The title of this news post might seem a bit loaded to some readers, but it is as alarming as it is true in every respect. However, there is still a silver lining to this development, which is that leading tech companies are doing their bit in being transparent and proactive.
Had these vulnerabilities been “pushed under the carpet”, it would have been far more damaging for the mostly unsuspecting users, both individuals and enterprises. This latest patch was released by Microsoft on Tuesday, May 10th, 2022.

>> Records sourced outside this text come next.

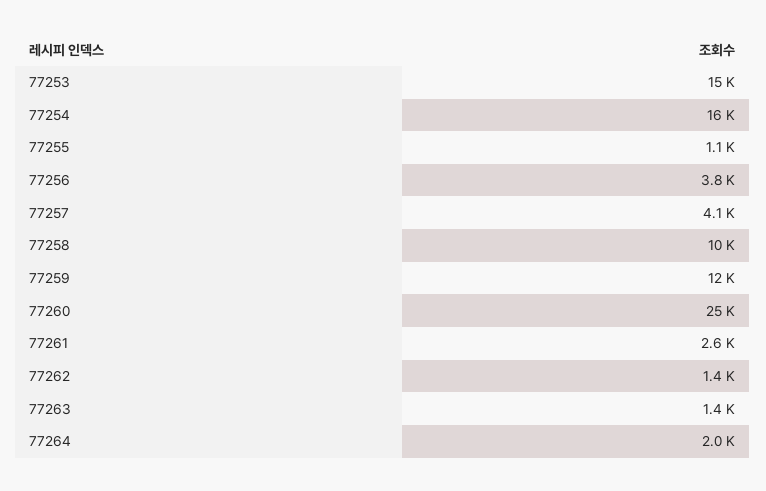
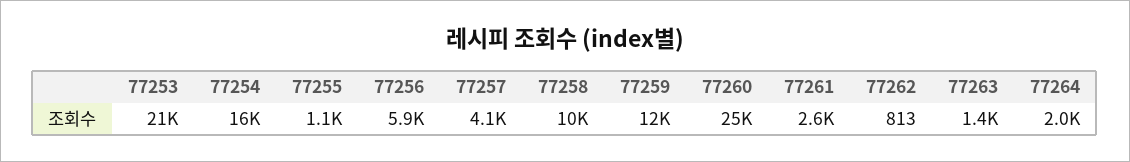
  {
-   "77253": 15000,
+   "77253": 21000,
    "77254": 16000,
    "77255": 1100,
-   "77256": 3800,
+   "77256": 5900,
    "77257": 4100,
    "77258": 10000,
    "77259": 12000,
    "77260": 25000,
    "77261": 2600,
-   "77262": 1400,
+   "77262": 813,
    "77263": 1400,
    "77264": 2000
  }

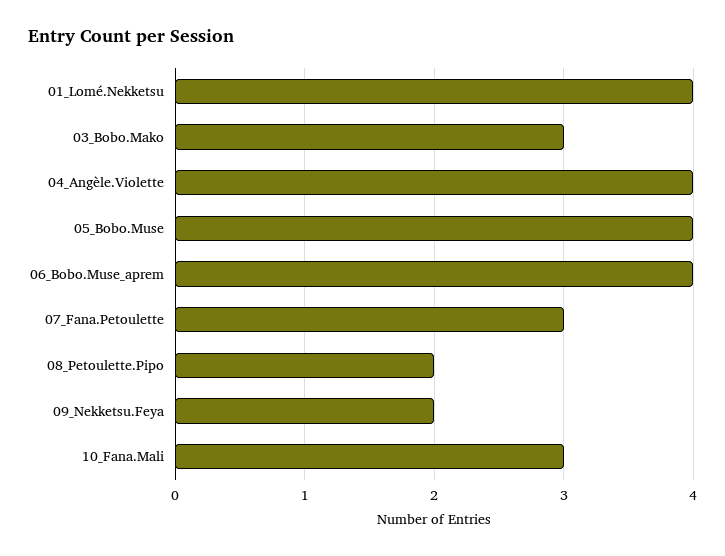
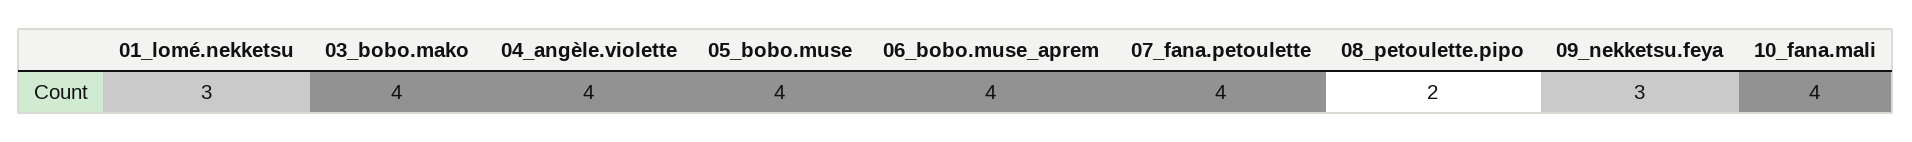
  {
-   "01_Lomé.Nekketsu": 4,
+   "01_Lomé.Nekketsu": 3,
-   "03_Bobo.Mako": 3,
+   "03_Bobo.Mako": 4,
    "04_Angèle.Violette": 4,
    "05_Bobo.Muse": 4,
    "06_Bobo.Muse_aprem": 4,
-   "07_Fana.Petoulette": 3,
+   "07_Fana.Petoulette": 4,
    "08_Petoulette.Pipo": 2,
-   "09_Nekketsu.Feya": 2,
+   "09_Nekketsu.Feya": 3,
-   "10_Fana.Mali": 3
+   "10_Fana.Mali": 4
  }

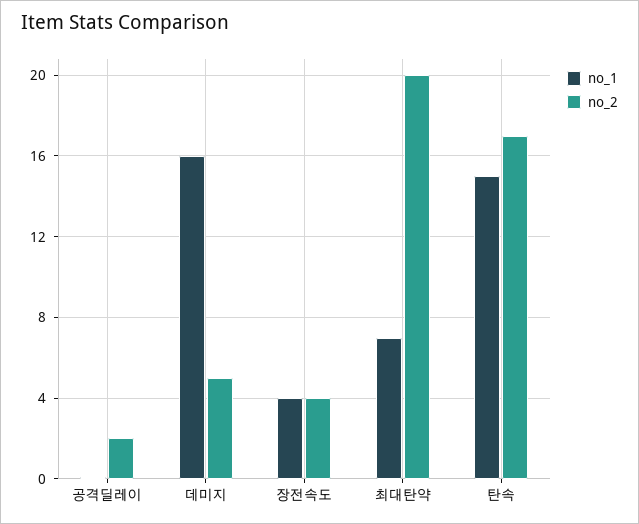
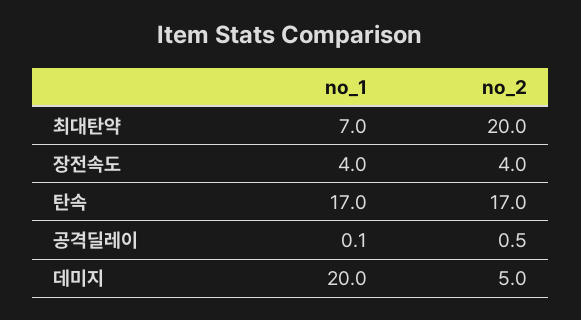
  {
    "no_1": {
      "공격딜레이": 0.1,
-     "데미지": 16,
+     "데미지": 20,
      "장전속도": 4,
      "최대탄약": 7,
-     "탄속": 15
+     "탄속": 17
    },
    "no_2": {
-     "공격딜레이": 2,
+     "공격딜레이": 0.5,
      "데미지": 5,
      "장전속도": 4,
      "최대탄약": 20,
      "탄속": 17
    }
  }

This large “package” of security patches also includes the fix for a zero day bug. Just for information’s sake, zero day bugs are serious security vulnerabilities regarding which even the developer or vendor of a software remains unaware, up to a certain point in time.
Not that any security risk or vulnerability can be played down, it is still an industry practice that the identified issues in a software or application are rated in terms of their severity, and the impact they can have in case they are exploited by any threat actor.
Out of the total 74 vulnerabilities that this latest patch fixes, 7 were rated as being of critical nature. A whopping 66 of the total 74 vulnerabilities fell into the important category, meaning that these were also not to be taken lightly in any way.
Just 1 of the total 74 patched vulnerabilities was rated as low in terms of severity. Without going into too much technical details, the nature of vulnerabilities ranges between remote code executions, elevation of privilege, information disclosure and denial of service.
Among these 74 vulnerabilities in all, 2 were reportedly to be publicly known. One more very interesting element of this issue is that out of the total 74 vulnerabilities, 30 were reported by a single cyber security company called Cyber-Kunlun.
In addition to the release of this major patch by Microsoft, other leading global software and application vendors have released their patches too, as a lot of their services are directly or indirectly related to Microsoft’s product line.
The release of this patch signifies two very important things. Firstly, companies will need to be much more transparent and proactive when it comes to security vulnerabilities. Secondly, end users should waste no time in getting their systems patched quickly.